▶ [Passage shown]
—————

MCP Server Mode (lib/cov_loupe/base_tool.rb): 1. Each tool wraps execution in a rescue block 2. Uses for_mcp_server handler to log errors to ~/cov_loupe.log 3. Returns structured JSON-RPC error response 4. Server continues running (no crashes)

Library Mode (lib/cov_loupe.rb): 1. Uses for_library handler with error_mode: :off (no logging) 2. Raises custom exceptions directly 3. Consumers catch and handle CovLoupe::Error subclasses

Consequences¶

Positive¶

1. Excellent UX: Each context gets appropriate error handling behavior
2. Robustness: MCP server never crashes on tool errors
3. Debuggability: CLI users can enable stack traces with error modes, MCP errors are logged
4. Clean library API: No unwanted side effects (logging, stderr output) when used as a library
5. Type safety: Custom exceptions allow programmatic error handling by type

Negative¶

1. Complexity: Three error handling paths to maintain and test
2. Coordination required: All error types must implement user_friendly_message consistently
3. Error conversion overhead: Standard errors must be converted to custom exceptions

Trade-offs¶

• Versus uniform error handling: More code complexity, but dramatically better UX in each context
• Versus separate error classes per mode: Single error hierarchy is simpler, factory pattern adds mode-specific behavior

Implementation Notes¶

The ErrorHandler.convert_standard_error method uses pattern matching on exception types and error messages to provide helpful, context-aware error messages. This includes:

• Extracting filenames from system error messages
• Detecting SimpleCov-specific error patterns
• Providing actionable suggestions ("please run your tests first")

—————

▶ [Source data]
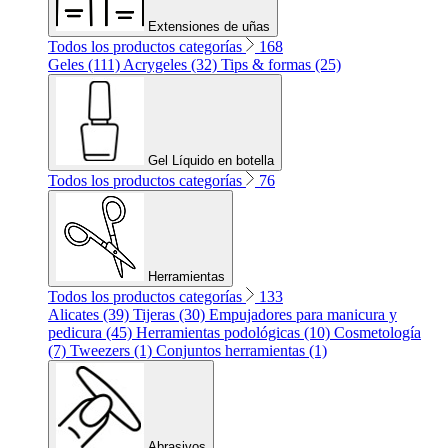
Extensiones de uñas
Todos los productos categorías
168
Geles (111)
Acrygeles (32)
Tips & formas (25)
Gel Líquido en botella
Todos los productos categorías
76
Herramientas
Todos los productos categorías
133
Alicates (39)
Tijeras (30)
Empujadores para manicura y
pedicura (45)
Herramientas podológicas (10)
Cosmetología
(7)
Tweezers (1)
Conjuntos herramientas (1)
Abrasivos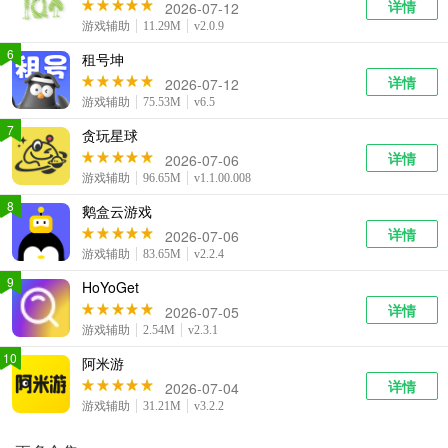
详情
2026-07-12
游戏辅助
11.29M
v2.0.9
6
租号坤
详情
2026-07-12
游戏辅助
75.53M
v6.5
7
贪玩星球
详情
2026-07-06
游戏辅助
96.65M
v1.1.00.008
8
鹅盒云游戏
详情
2026-07-06
游戏辅助
83.65M
v2.2.4
9
HoYoGet
详情
2026-07-05
游戏辅助
2.54M
v2.3.1
10
阿米游
详情
2026-07-04
游戏辅助
31.21M
v3.2.2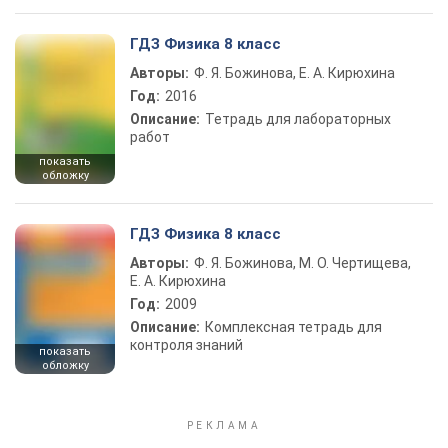
ГДЗ Физика 8 класс
Авторы:
Ф. Я. Божинова, Е. А. Кирюхина
Год:
2016
Описание:
Тетрадь для лабораторных
работ
показать
обложку
ГДЗ Физика 8 класс
Авторы:
Ф. Я. Божинова, М. О. Чертищева,
Е. А. Кирюхина
Год:
2009
Описание:
Комплексная тетрадь для
контроля знаний
показать
обложку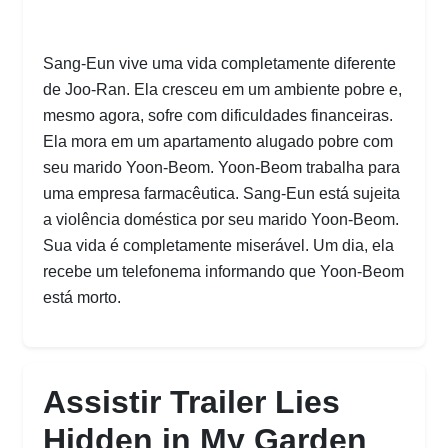
Sang-Eun vive uma vida completamente diferente
de Joo-Ran. Ela cresceu em um ambiente pobre e,
mesmo agora, sofre com dificuldades financeiras.
Ela mora em um apartamento alugado pobre com
seu marido Yoon-Beom. Yoon-Beom trabalha para
uma empresa farmacêutica. Sang-Eun está sujeita
a violência doméstica por seu marido Yoon-Beom.
Sua vida é completamente miserável. Um dia, ela
recebe um telefonema informando que Yoon-Beom
está morto.
Assistir Trailer Lies
Hidden in My Garden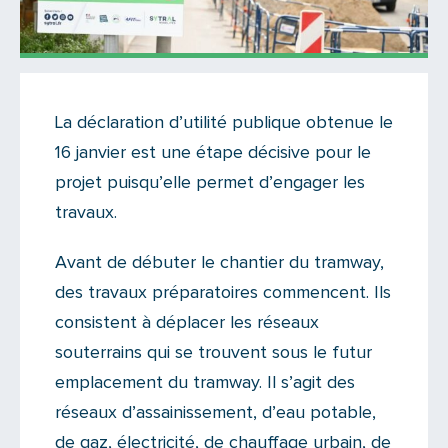
Actualités
La déclaration d’utilité publique obtenue le
Il n'y a aucun commentaire...
16 janvier est une étape décisive pour le
Ajoutez le vôtre
projet puisqu’elle permet d’engager les
travaux.
Avant de débuter le chantier du tramway,
des travaux préparatoires commencent. Ils
consistent à déplacer les réseaux
souterrains qui se trouvent sous le futur
emplacement du tramway. Il s’agit des
réseaux d’assainissement, d’eau potable,
de gaz, électricité, de chauffage urbain, de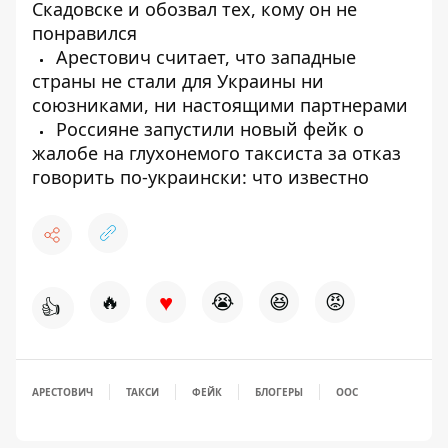
Скадовске и обозвал тех, кому он не
понравился
Арестович считает, что западные
страны не стали для Украины ни
союзниками, ни настоящими партнерами
Россияне запустили новый фейк о
жалобе на глухонемого таксиста за отказ
говорить по-украински: что известно
♥
🔥
😭
😆
😡
👍
АРЕСТОВИЧ
ТАКСИ
ФЕЙК
БЛОГЕРЫ
ООС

—————

▶ [Problem requirements]
According to the error-handling passage, where does the for_mcp_server handler log errors in MCP Server Mode? The lines are not needed for the task.

▶ [Written response]
It logs errors to ~/cov_loupe.log.